Alors que Charles de Gaulle est président de la République, le film, qui glorifie la geste gaulliste, est un immense succès populaire : 5 millions de spectateurs. Au point d’être accusé à sa sortie de « propagande d’État » par ses opposants, à quelques mois des élections législatives de 1967.

Adapté du best-seller de Dominique Lapierre et Larry Collins, cette superproduction avec son casting de stars se veut un « Jour le plus long » à la française. Mais vingt ans seulement après les événements et alors que la plupart de ses protagonistes sont encore vivants, la reconstitution de ces journées d’août 1944 est sensible et indissociable du contexte de l’époque.

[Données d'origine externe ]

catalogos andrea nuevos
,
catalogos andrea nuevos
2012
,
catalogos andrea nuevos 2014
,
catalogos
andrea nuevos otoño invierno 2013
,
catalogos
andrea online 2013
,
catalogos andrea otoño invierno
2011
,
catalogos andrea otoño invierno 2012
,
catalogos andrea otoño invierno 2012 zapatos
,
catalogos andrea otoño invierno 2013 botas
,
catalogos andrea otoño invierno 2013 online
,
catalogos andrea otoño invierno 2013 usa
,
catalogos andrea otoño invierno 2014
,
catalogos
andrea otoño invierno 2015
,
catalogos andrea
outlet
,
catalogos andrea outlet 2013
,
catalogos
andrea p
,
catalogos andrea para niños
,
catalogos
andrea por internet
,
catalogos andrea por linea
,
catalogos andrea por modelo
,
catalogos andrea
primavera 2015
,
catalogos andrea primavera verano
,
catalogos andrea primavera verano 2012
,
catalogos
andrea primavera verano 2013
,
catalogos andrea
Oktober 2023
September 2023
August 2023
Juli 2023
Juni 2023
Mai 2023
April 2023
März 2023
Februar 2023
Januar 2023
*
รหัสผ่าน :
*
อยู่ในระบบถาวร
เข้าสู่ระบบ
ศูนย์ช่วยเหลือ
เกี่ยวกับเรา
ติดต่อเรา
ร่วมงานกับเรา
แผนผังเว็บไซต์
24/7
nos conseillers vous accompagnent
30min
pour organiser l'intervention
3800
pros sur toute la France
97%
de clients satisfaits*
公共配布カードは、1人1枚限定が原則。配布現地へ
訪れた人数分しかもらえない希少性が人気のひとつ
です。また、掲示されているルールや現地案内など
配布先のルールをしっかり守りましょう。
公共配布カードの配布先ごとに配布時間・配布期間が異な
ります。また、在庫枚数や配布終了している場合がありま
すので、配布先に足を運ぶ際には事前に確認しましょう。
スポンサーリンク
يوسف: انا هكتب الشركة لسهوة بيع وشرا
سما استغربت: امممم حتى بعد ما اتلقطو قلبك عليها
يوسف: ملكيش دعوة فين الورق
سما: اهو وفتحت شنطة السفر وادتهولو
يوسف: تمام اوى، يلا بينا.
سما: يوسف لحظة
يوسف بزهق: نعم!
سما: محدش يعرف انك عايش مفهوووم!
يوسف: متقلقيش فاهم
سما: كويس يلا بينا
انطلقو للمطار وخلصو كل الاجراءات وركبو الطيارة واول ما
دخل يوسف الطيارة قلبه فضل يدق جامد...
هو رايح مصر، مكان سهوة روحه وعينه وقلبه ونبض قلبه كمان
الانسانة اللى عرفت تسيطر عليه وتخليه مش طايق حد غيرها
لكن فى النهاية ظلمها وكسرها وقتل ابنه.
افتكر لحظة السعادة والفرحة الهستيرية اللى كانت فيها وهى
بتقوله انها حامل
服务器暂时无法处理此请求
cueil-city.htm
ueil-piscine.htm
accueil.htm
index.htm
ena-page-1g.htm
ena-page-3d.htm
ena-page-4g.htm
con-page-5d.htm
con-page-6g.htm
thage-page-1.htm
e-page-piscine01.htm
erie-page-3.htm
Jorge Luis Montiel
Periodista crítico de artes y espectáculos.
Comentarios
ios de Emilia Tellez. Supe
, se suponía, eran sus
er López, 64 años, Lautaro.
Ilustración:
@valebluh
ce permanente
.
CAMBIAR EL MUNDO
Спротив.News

Du « vrai plus vrai que le vrai »

À l’occasion du 80e anniversaire de la Libération de Paris, le musée qui lui est consacré (1) dévoile dans une passionnante exposition les dessous de la fabrication très politique d’un film qui a gravé durablement ses images dans la mémoire collective. Dans un souci de vérité documentaire, le réalisateur René Clément s’est largement inspiré des précieuses images du Journal de la résistance, documentaire tourné par le Comité de libération du cinéma français (CLCF), jusqu’à en reproduire certaines scènes à l’identique ou à reconstituer la rue de Rivoli, entre-temps entièrement ravalée par Malraux.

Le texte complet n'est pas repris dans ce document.